Output the number of lines in the entries below with the string "Projet" in them, and nothing further.

───

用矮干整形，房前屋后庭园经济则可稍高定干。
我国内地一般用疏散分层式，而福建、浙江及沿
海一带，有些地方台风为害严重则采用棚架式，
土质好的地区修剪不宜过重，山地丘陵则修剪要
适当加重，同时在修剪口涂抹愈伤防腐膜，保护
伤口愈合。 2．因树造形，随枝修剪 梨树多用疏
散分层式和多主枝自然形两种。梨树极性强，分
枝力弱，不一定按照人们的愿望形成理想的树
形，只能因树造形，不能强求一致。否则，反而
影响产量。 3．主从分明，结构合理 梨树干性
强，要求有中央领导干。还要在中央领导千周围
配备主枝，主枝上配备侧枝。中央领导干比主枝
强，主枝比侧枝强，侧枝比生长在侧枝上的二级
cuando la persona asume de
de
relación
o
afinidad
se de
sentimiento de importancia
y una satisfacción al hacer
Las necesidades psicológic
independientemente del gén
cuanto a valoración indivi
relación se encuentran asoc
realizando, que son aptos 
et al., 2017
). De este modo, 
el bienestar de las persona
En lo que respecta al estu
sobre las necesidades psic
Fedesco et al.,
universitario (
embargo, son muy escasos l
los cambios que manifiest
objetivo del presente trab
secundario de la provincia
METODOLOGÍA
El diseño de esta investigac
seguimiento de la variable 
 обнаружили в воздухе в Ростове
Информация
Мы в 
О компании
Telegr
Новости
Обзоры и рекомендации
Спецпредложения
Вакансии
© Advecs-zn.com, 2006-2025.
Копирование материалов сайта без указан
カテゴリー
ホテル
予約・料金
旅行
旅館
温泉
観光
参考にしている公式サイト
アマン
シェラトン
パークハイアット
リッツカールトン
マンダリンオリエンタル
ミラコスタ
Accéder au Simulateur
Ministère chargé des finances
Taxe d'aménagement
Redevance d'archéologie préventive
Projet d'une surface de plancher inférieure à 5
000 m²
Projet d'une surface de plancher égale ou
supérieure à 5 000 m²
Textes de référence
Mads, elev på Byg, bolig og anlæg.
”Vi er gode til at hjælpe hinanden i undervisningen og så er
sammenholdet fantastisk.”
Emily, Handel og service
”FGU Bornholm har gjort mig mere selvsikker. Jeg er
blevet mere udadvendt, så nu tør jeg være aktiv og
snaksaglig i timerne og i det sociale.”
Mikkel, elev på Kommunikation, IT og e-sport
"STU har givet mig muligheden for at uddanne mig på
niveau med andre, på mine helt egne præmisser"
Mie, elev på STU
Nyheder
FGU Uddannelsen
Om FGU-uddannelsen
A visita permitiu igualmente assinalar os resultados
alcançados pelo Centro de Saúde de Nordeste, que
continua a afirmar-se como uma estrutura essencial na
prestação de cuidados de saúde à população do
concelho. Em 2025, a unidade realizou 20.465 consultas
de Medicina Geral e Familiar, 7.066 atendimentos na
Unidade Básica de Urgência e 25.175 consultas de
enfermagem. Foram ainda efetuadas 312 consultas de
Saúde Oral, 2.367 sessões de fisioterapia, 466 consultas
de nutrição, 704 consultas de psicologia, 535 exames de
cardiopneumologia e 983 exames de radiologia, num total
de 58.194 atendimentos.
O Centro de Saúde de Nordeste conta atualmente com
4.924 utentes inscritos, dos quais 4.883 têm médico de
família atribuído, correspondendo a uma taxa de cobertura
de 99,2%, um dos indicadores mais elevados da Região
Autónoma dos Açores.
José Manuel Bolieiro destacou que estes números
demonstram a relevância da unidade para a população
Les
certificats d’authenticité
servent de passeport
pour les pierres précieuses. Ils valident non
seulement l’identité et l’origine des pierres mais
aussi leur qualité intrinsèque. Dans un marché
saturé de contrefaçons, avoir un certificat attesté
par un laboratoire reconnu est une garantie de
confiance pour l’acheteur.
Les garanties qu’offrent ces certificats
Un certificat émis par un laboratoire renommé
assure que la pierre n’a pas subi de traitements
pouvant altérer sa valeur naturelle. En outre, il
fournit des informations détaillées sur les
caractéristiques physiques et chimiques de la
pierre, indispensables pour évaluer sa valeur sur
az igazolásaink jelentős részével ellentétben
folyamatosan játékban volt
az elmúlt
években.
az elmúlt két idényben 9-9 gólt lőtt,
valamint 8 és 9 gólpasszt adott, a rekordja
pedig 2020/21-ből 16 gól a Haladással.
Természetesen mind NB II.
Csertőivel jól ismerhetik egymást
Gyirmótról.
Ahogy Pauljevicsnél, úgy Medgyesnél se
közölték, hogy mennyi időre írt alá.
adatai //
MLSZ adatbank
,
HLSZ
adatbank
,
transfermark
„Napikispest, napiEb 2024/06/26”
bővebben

───

§ **Output below**
2